Pertanyaan ini dijawab oleh Kepala Bidang Informasi Gempa Bumi dan Peringatan Dini Tsunami BMKG Daryono dalam artikel Kompas.com, Sabtu (20/7/2019).

Berdasarkan catatan bahwa tsunami selatan Jawa juga pernah terjadi pada tahun 1840, 1859, 1921, 1994, dan 2006, Daryono berkata bahwa informasi potensi tsunami di pantai selatan Jawa benar adanya.

"Ini bukti bahwa informasi potensi bahaya gempa yang disampaikan para ahli adalah benar bukanlah berita bohong," ujarnya.

Namun, yang perlu diperhatikan di sini adalah penggunaan kata 'potensi'. Pasalnya, potensi tidak sama dengan prediksi (prediction) dan prakiraan (forecast).

Hal ini diungkapkan oleh Eko Yulianto, pelacak jejak tsunami purba dari Pusat Penelitian Geoteknologi Lembaga Ilmu Pengetahuan Indonesia (LIPI), kepada Kompas.com via telepon, Sabtu (20/7/2019).

Forecast hanya memperkirakan, sehingga bisa lebih lama atau lebih cepat dari perkiraan. Contoh perkiraan adalah bila data-data sebelumnya menunjukkan bahwa sebuah gempa berulang 400-600 tahun sekali, seorang ahli bisa memperkirakan bahwa gempa berikutnya mungkin akan terjadi dalam waktu 400 tahun plus minus 50 tahun.

Sementara itu, prediksi menunjuk pada suatu angka yang hampir pasti. Sebagai contoh adalah bila ditanya kapan, prediksi mungkin akan mengungkapkan bahwa terjadinya dua tahun lagi.

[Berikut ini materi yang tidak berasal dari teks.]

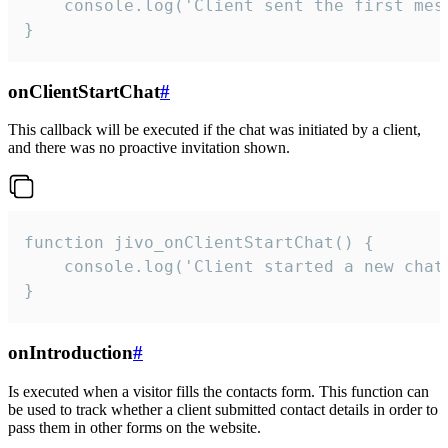
    console.log('Client sent the first mess
}
onClientStartChat
#
This callback will be executed if the chat was initiated by a client,
and there was no proactive invitation shown.
function jivo_onClientStartChat() {

    console.log('Client started a new chat'
}
onIntroduction
#
Is executed when a visitor fills the contacts form. This function can
be used to track whether a client submitted contact details in order to
pass them in other forms on the website.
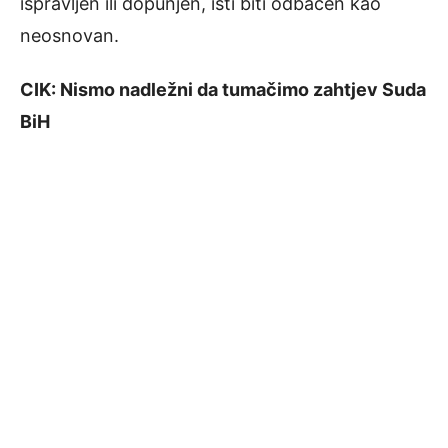
ispravljen ili dopunjen, isti biti odbačen kao
neosnovan.
CIK: Nismo nadležni da tumačimo zahtjev Suda
BiH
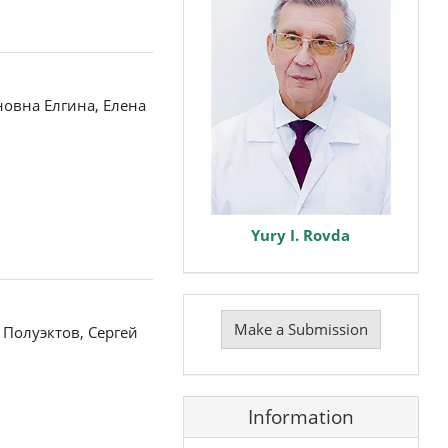
овна Елгина, Елена
Yury I. Rovda
Make
a
Make a Submission
Полуэктов, Сергей
Submission
Information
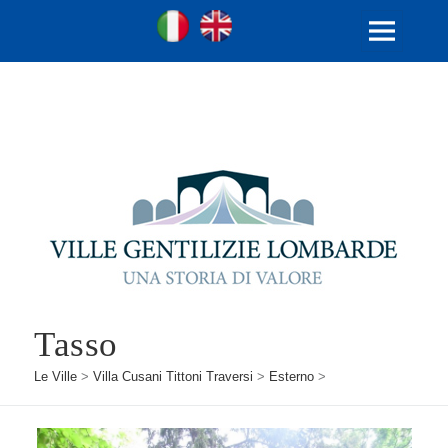
Ville Gentilizie Lombarde
Ita
Eng
MENU
E
WIDGET
Tasso
Le Ville
>
Villa Cusani Tittoni Traversi
>
Esterno
>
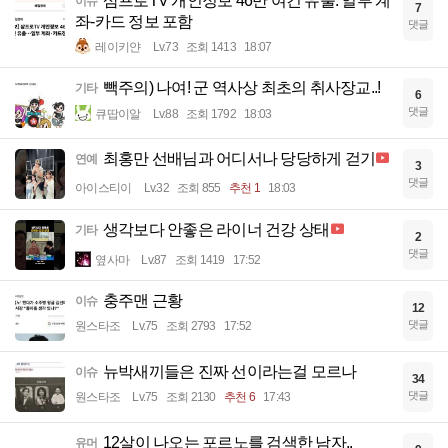
삼프로TV 개인정보 46만 여건 유출. 일부 계
이슈
7
좌-카드 정보 포함
댓글
레이키얀
Lv.73
조회 1413
18:07
빽주의) 나여! 군 역사상 최초의 취사장교..!
기타
6
댓글
큐땁이알
Lv.88
조회 1792
18:03
최홍만 선배님과 어디서나 당당하게 걷기
연예
3
댓글
아이스티이
Lv.32
조회 855
추천 1
18:03
생각보다 안좋은 라이너 건강 상태
기타
2
댓글
옆사마
Lv.87
조회 1419
17:52
충주맨 근황
이슈
12
댓글
원스타조
Lv.75
조회 2793
17:52
뉴박새끼들은 진짜 선이라는걸 모르나
이슈
34
댓글
원스타조
Lv.75
조회 2130
추천 6
17:43
12살이 나오는 포르노를 검색한 남자..
유머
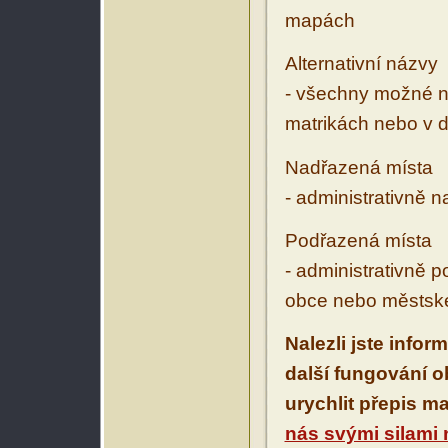
mapách
Alternativní názvy
- všechny možné ná
matrikách nebo v d
Nadřazená místa
- administrativně 
Podřazená místa
- administrativně 
obce nebo městské
Nalezli jste infor
další fungování 
urychlit přepis m
nás svými silami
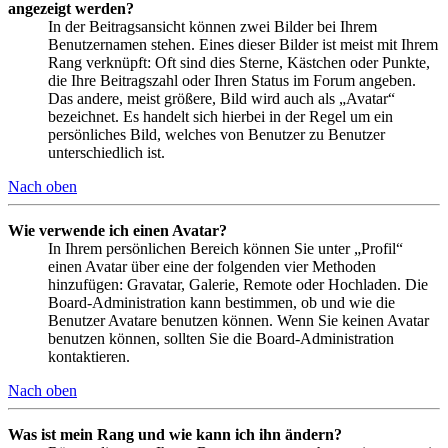
angezeigt werden?
In der Beitragsansicht können zwei Bilder bei Ihrem
Benutzernamen stehen. Eines dieser Bilder ist meist mit Ihrem
Rang verknüpft: Oft sind dies Sterne, Kästchen oder Punkte,
die Ihre Beitragszahl oder Ihren Status im Forum angeben.
Das andere, meist größere, Bild wird auch als „Avatar“
bezeichnet. Es handelt sich hierbei in der Regel um ein
persönliches Bild, welches von Benutzer zu Benutzer
unterschiedlich ist.
Nach oben
Wie verwende ich einen Avatar?
In Ihrem persönlichen Bereich können Sie unter „Profil“
einen Avatar über eine der folgenden vier Methoden
hinzufügen: Gravatar, Galerie, Remote oder Hochladen. Die
Board-Administration kann bestimmen, ob und wie die
Benutzer Avatare benutzen können. Wenn Sie keinen Avatar
benutzen können, sollten Sie die Board-Administration
kontaktieren.
Nach oben
Was ist mein Rang und wie kann ich ihn ändern?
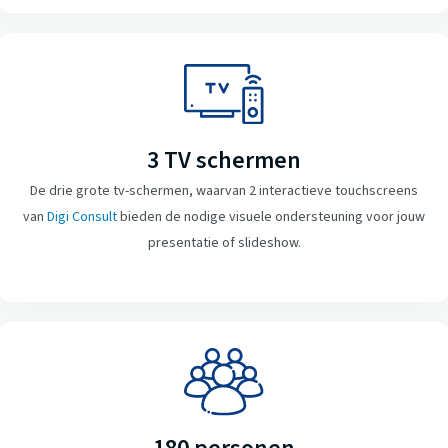
3 TV schermen
De drie grote tv-schermen, waarvan 2 interactieve touchscreens
van
Digi Consult
bieden de nodige visuele ondersteuning voor jouw
presentatie of slideshow.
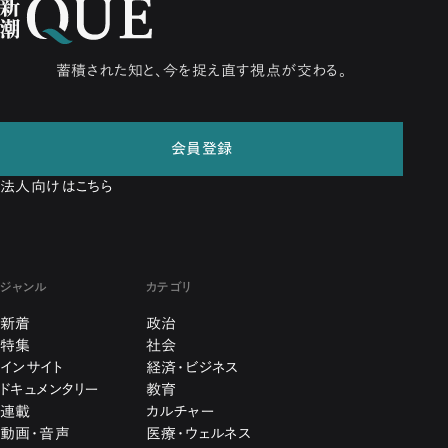
蓄積された知と、今を捉え直す視点が交わる。
会員登録
法人向けはこちら
ジャンル
カテゴリ
新着
政治
特集
社会
インサイト
経済・ビジネス
ドキュメンタリー
教育
連載
カルチャー
動画・音声
医療・ウェルネス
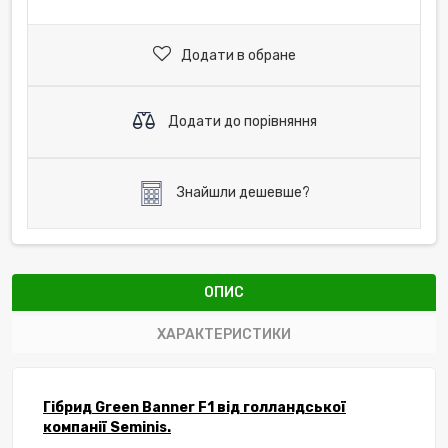
Додати в обране
Додати до порівняння
Знайшли дешевше?
ОПИС
ХАРАКТЕРИСТИКИ
Гібрид Green Banner F1 від голландської
компанії Seminis.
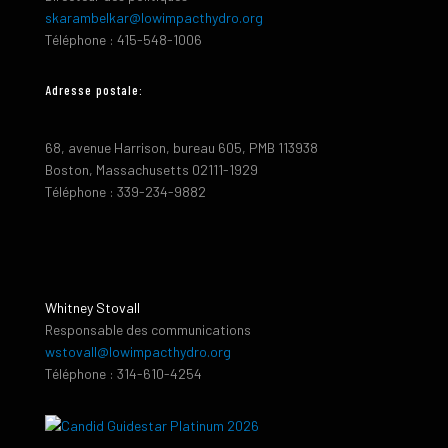
skarambelkar@lowimpacthydro.org
Téléphone : 415-548-1006
Adresse postale:
68, avenue Harrison, bureau 605, PMB 113938
Boston, Massachusetts 02111-1929
Téléphone : 339-234-9882
Whitney Stovall
Responsable des communications
wstovall@lowimpacthydro.org
Téléphone : 314-610-4254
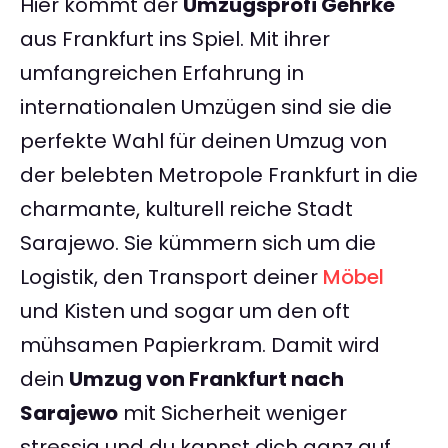
Hier kommt der
Umzugsprofi Gehrke
aus Frankfurt ins Spiel. Mit ihrer
umfangreichen Erfahrung in
internationalen Umzügen sind sie die
perfekte Wahl für deinen Umzug von
der belebten Metropole Frankfurt in die
charmante, kulturell reiche Stadt
Sarajewo. Sie kümmern sich um die
Logistik, den Transport deiner
Möbel
und Kisten und sogar um den oft
mühsamen Papierkram. Damit wird
dein
Umzug von Frankfurt nach
Sarajewo
mit Sicherheit weniger
stressig und du kannst dich ganz auf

Namun persoalan utamanya, menurut Eko, bukan pada pemilihan kata prediksi atau perkiraan, melainkan pengertian waktu ahli geologi dan masyarakat awam yang berbeda.

Eko menuturkan bahwa geologi menggunakan parameter waktu yang sangat panjang, mulai dari 10.000 tahun hingga jutaan tahun. Sementara itu, masyarakat awam menggunakan parameter waktu sehari-hari, yakni jam, hari, bulan, tahun dan sebagainya.

"Jadi, 'segera' orang geologi tidak sama dengan 'segera' orang awam,” kata Eko.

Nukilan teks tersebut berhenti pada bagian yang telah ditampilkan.